Blood that was found in Jones’s garage matched Diana’s. He has been charged with first-degree murder and is subject to the death penalty as of June 25. Investigators quickly learned that Jones’s life was a house of cards.
He had concealed his record in making an earlier plea to PNC Bank, where he had received commendations for “strong ethics.” He lied on college applications chronicling abuse and poverty, faked a cancer diagnosis to get out of class, and boasted about luxury cars he didn’t possess.
Ex-girlfriends said he was manipulative and controlling, jealous, paranoid, and cruel. One 911 recording caught him saying, “A gunshot will go off in your head.” His charm concealed a dangerous temper.
During his 2019 trial, prosecutors described Jones as a narcissistic manipulator who flew into a rage after Diana attempted to leave. The defense presented circumstantial evidence about an accidental death. The jury didn’t buy it.
The jurors took only 45 minutes to convict Jones of first-degree murder. At sentencing, Lena’s tear-streaked testimony, “He took my only child,” echoed off the courtroom walls. The jury recommended death by a vote of 11–1.
But with Florida law mandating unanimity, Judge Bruce Kyle gave Jones life without parole last November. Appeals were denied in 2021, upholding the verdict and the admissibility of prior abuse evidence.

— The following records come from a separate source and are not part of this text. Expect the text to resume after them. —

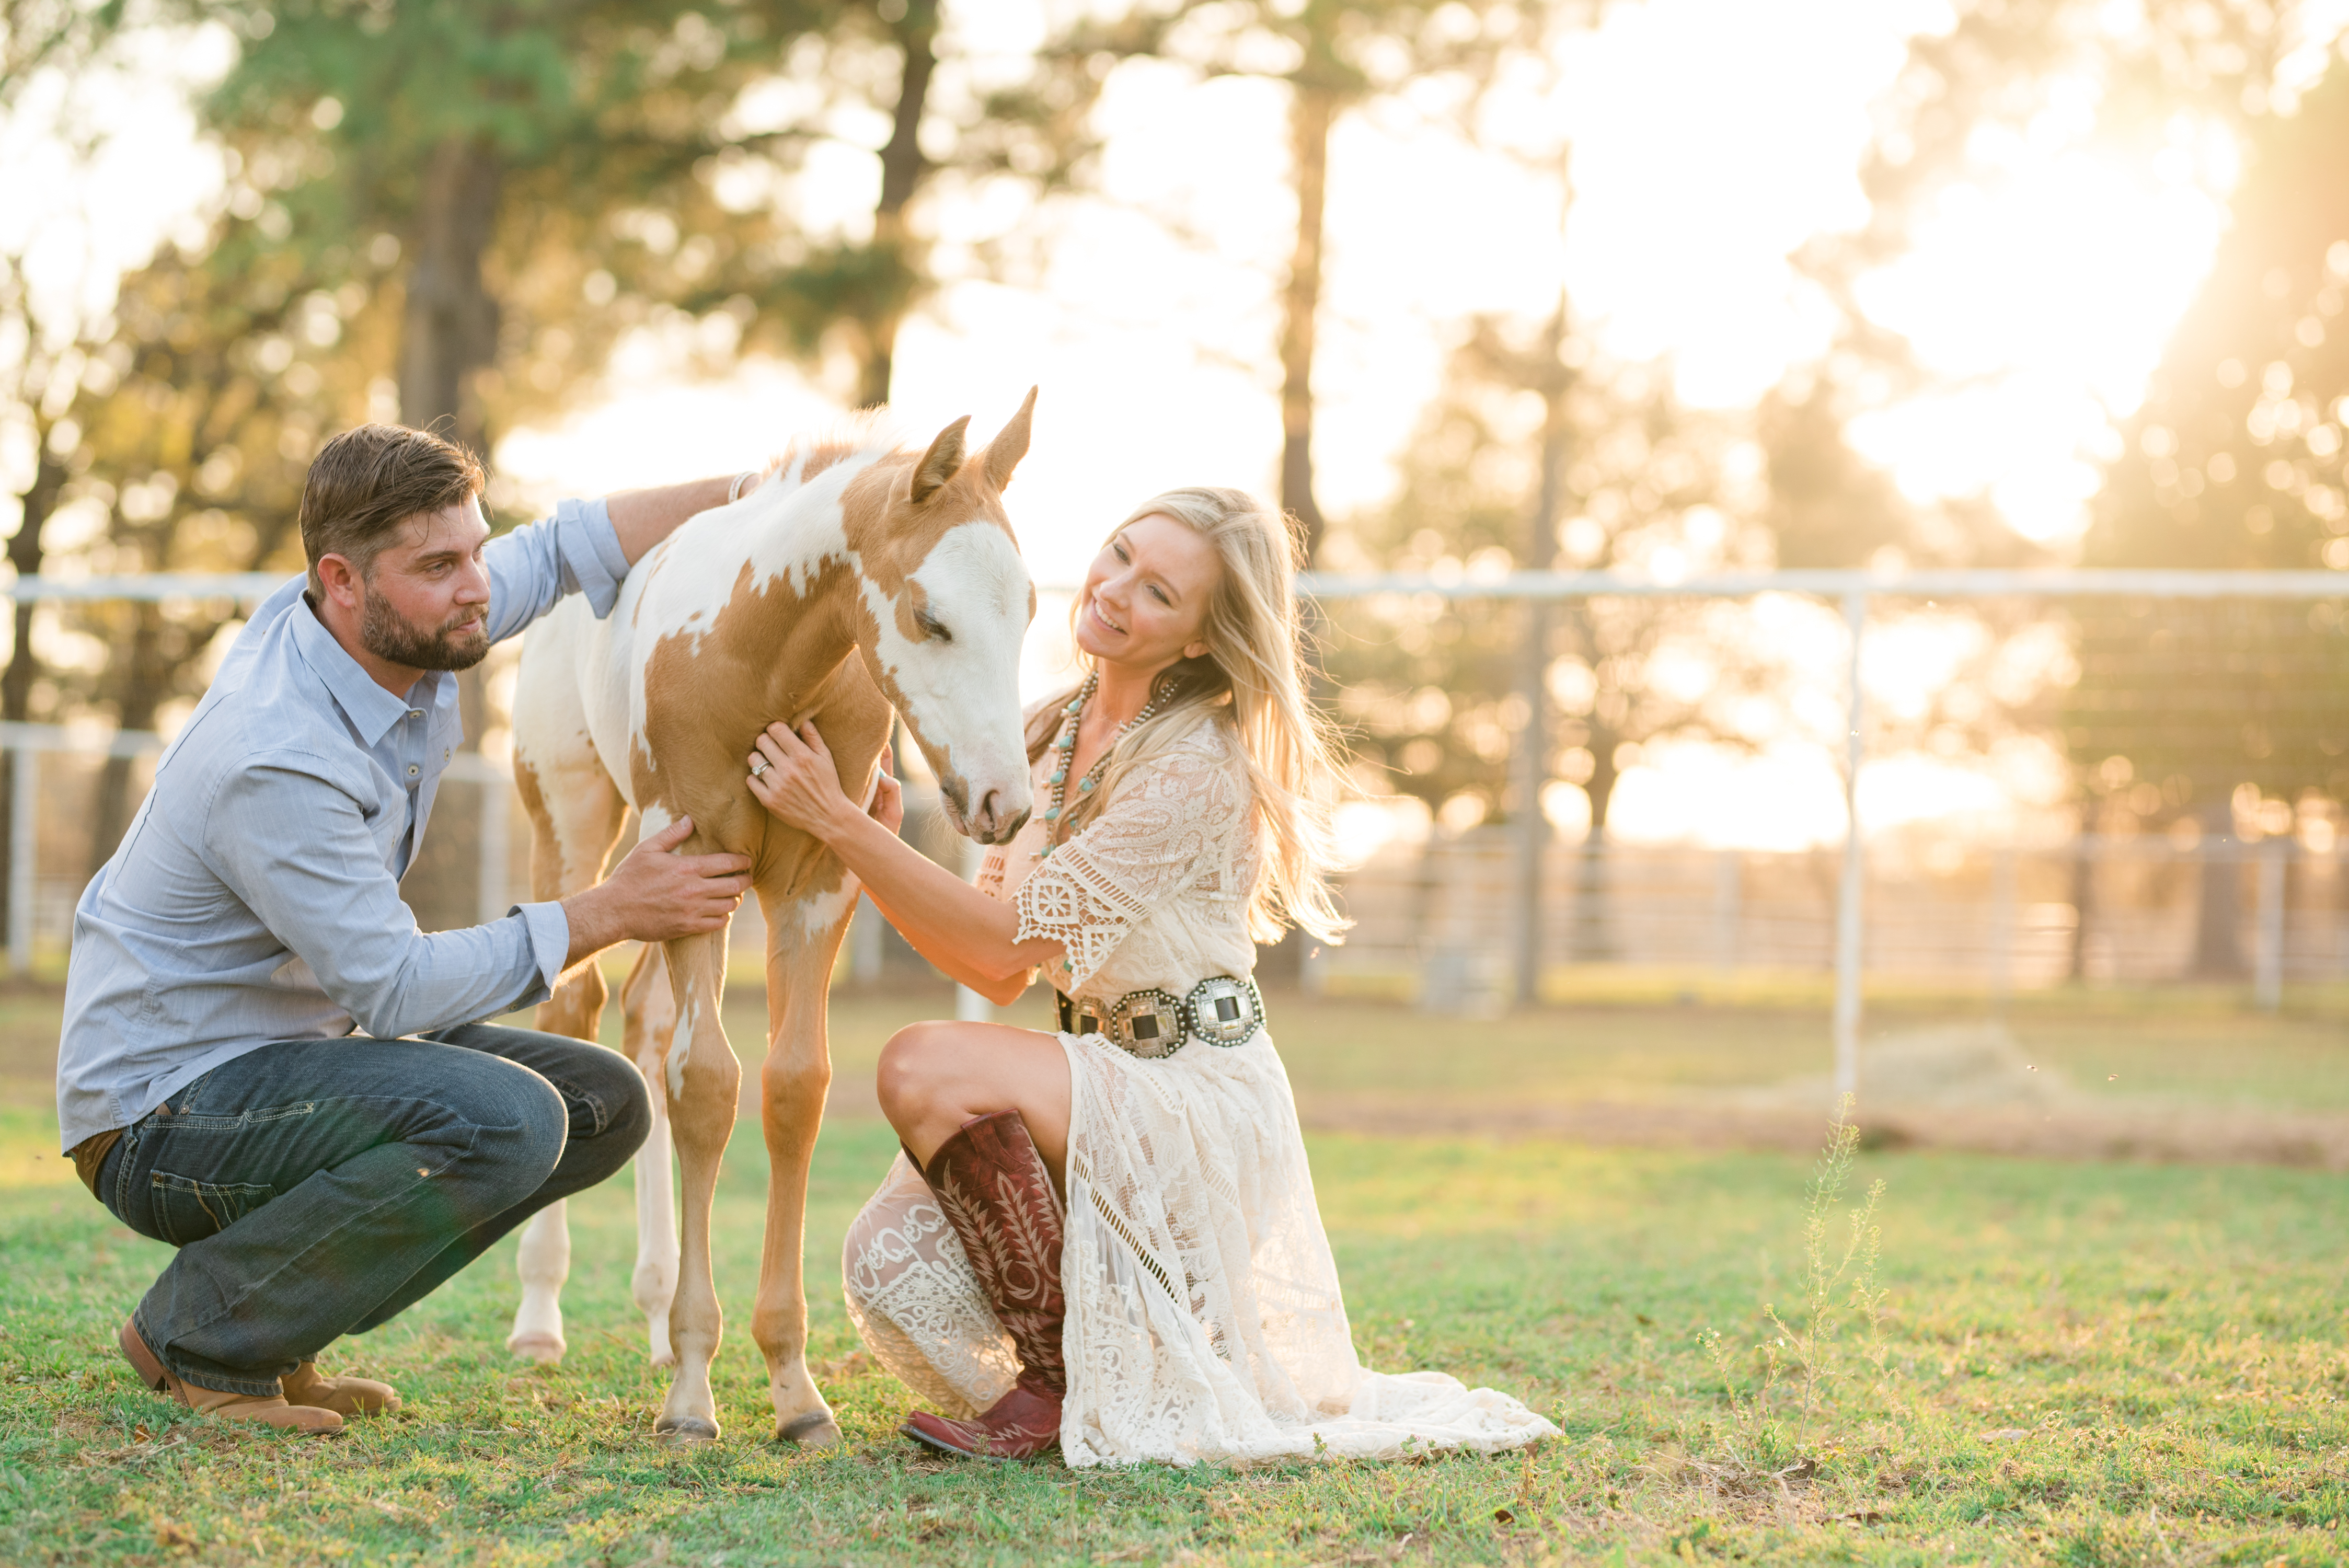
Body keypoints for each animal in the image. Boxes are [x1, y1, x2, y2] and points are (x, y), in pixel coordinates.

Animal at [505, 394, 1038, 1446]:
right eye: (930, 617)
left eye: (1030, 606)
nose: (1005, 802)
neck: (754, 655)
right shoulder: (693, 855)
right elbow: (709, 1085)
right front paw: (691, 1397)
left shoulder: (817, 877)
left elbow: (793, 1089)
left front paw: (792, 1389)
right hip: (574, 819)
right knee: (578, 1006)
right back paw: (543, 1317)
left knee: (644, 1020)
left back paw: (655, 1312)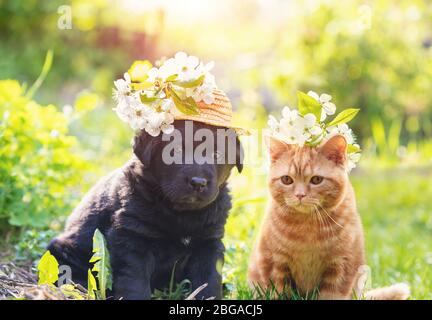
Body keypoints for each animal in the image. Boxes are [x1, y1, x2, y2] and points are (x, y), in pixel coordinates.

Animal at [48, 120, 243, 300]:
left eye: (217, 154)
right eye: (175, 151)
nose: (198, 182)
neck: (181, 213)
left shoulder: (208, 242)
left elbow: (209, 279)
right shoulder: (132, 239)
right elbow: (135, 281)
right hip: (65, 250)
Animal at [248, 134, 410, 298]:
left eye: (316, 180)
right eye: (286, 179)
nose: (300, 195)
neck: (306, 228)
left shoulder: (342, 265)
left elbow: (332, 294)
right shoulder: (273, 263)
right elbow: (279, 292)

Diana’s loss remains unbearable. A bright nurse who cared for the sick, lost at 26. Her fate is a message of June’s Journey: It may be painful to bring truth to light, but the alternative can be much worse.
It is also a cautionary tale about domestic violence, how love can become fatal when control seeps in. Early recognition of warning signs and seeking help can save lives.
Today, Jones is in Walton Correctional Institution, the charm and lies stripped away. Lena keeps Diana’s memory alive by being an advocate and encouraging people to follow their instincts and speak out.
This is a story of heartbreak and fury of how being loved can disguise the amount of danger we are in. In a world full of distractions, Diana’s story deserves attention. Her light continues to burn, calling upon us to see, to listen, and to safeguard.